In 1898, Patterson was living in Safford and operating a sawmill and lumber yard with a partner. As the conflict with Spain escalated, Patterson recruited fifteen men to join the Rough Riders. In late April, they left Stafford to come to Prescott and join up for service in Cuba. Reminiscing in his 1938 memoir located in the Crown King Historical Society archives, Patterson noted, “Governor McCord appointed me a second lieutenant in Troop A. Major Brodie (afterwards Colonel) was in charge. Buckey O’Neill was our Captain, and Frank Franz our First Lieutenant.”
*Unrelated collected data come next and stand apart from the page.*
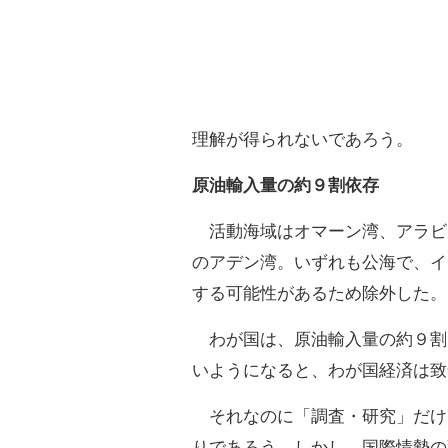
理解が得られないであろう。
原油輸入量の約９割依存
活動海域はオマーン湾、アラビ
のアデン湾。いずれも公海で、イ
する可能性があるため除外した。
わが国は、原油輸入量の約９割
いようになると、わが国経済は致
それなのに「調査・研究」だけ
りであろう。しかし、国際情勢の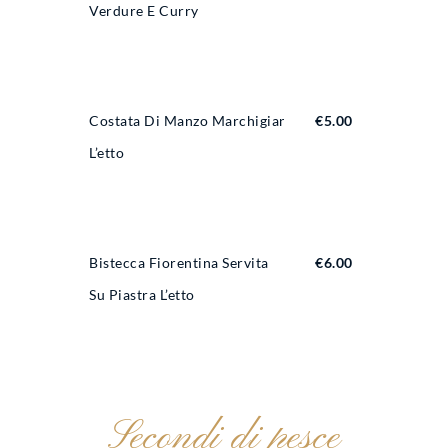
Verdure E Curry
Costata Di Manzo Marchigiana
€
5.00
L’etto
Bistecca Fiorentina Servita
€
6.00
Su Piastra L’etto
Secondi di pesce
They camped at Fort Whipple and left Prescott for San Antonio on May 4th, arriving on the morning of the 7th. That morning Colonel Wood treated the officers to breakfast at a local hotel and laid out his plans for the regiment. While in San Antonio, Wood commissioned Patterson as the First Lieutenant of Troop C. “We left San Antonio the latter part of May or early June and went to Tampa, Florida where we established camp. A few weeks later 8 troops of our regiment were ordered to Cuba for service. The four which were left behind were C, H, M and one other.” Patterson continued, “A detail of each of the other troops was left also, to look after their horses, as no horses were taken along, except the officers’ horses.”

Shortly after arriving in Tampa, Patterson came down with malaria and was sick-listed until he mustered out with the rest of the Rough Riders on September 15, 1898, at Montauk Point, New York. Before returning to Arizona, the troops spent time touring the New York City area as guests of the Phelps Dodge Corporation.

Patterson returned home to Stafford and said, “I remained in Safford until December 1900 when I went to Yuma and established the Bank of Yuma. The institution failed in 1904.” After a series of jobs that took him back to Safford, then to Bisbee, and finally, to Tempe, Patterson went to Crown King in March 1916 for a visit and stayed there for more than thirty years. In 1924, Crown King merchant Benjamin Sommer asked Patterson to take over his business and sell out the stock. Patterson agreed and eventually bought the business and the building as well as becoming the town’s postmaster on March 13, 1925. He sold the store in 1933 but continued as postmaster until March 30, 1940.

In the 1950 federal census, Patterson was listed as a patient at the Veterans Hospital located at Fort Whipple. The following year on April 28, he passed away in Los Angeles. His body was returned to Arizona and is buried at the Prescott National Cemetery.